Sometimes we need to learn from history, do you remember days when 
operators wanted to control what internet pages you could access and in most 
cases only their own ones ?

iPhone has only one app store, how many there is for android ?
Does every operator have own and do they lock down their
devices only some fractional fragment limited app store ?
I think that app store field fragmentation is no ones advantage.

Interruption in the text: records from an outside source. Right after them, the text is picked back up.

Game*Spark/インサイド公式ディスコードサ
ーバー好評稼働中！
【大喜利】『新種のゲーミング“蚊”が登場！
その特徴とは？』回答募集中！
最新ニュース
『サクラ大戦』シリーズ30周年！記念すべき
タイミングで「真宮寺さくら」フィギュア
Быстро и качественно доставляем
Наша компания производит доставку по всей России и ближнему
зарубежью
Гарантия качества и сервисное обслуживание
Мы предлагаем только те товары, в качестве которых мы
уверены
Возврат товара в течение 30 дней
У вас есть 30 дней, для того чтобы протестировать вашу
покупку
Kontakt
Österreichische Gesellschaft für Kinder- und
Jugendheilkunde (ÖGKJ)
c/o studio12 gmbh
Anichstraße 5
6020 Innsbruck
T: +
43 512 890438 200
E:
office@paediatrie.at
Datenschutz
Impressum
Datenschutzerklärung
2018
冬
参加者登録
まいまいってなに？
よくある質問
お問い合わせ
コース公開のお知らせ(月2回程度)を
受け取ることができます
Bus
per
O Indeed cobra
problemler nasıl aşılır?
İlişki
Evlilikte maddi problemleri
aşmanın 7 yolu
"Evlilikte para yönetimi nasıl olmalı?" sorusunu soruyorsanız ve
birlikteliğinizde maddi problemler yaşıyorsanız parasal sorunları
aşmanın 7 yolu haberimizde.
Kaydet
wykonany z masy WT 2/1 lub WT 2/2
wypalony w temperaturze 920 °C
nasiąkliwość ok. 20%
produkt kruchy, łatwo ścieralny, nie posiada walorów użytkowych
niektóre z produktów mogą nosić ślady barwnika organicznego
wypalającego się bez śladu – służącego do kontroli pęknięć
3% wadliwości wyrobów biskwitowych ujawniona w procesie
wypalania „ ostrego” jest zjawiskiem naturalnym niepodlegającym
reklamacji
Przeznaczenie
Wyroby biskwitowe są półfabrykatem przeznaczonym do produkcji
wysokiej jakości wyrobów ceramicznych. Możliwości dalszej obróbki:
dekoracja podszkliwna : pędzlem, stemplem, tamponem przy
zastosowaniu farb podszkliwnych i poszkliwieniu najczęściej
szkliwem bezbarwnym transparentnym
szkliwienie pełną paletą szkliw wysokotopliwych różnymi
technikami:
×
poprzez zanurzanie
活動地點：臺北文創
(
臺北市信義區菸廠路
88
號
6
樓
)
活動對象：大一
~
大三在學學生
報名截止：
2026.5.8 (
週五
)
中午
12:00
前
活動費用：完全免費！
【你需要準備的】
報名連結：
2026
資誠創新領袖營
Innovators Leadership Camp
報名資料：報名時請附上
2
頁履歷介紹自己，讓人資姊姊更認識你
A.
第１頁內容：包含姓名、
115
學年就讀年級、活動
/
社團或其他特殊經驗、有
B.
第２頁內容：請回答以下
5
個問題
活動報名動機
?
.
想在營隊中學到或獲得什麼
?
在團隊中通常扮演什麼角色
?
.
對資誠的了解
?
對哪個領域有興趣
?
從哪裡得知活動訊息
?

There is better question, how much we would like protection
against stupidity in compatibility specs ?  Having none
is not good.


> 
> now MeeGo extras is a great idea, and I can't wait to see all those 
> MeeGo Touch Framework apps show up and be available for the meego.com users.
> But to be honest, I somewhat doubt that hardware vendors or the 
> operators will think more than a few seconds and just not enable it, 
> even if they were to take the OS nearly directly from meego.com

We can have three levels of extras extras-devel as in Maemo that is full open 
and
without any quality control and mostly used by developers. Then extras that
has quality gate by community. For MeeGo we could add  third one,
official Meego-extras that has other  OC gate by meego.com and having
this repo would be requirement to get device as MeeGo compliant.
That leaves door open to us quickly react to future needs.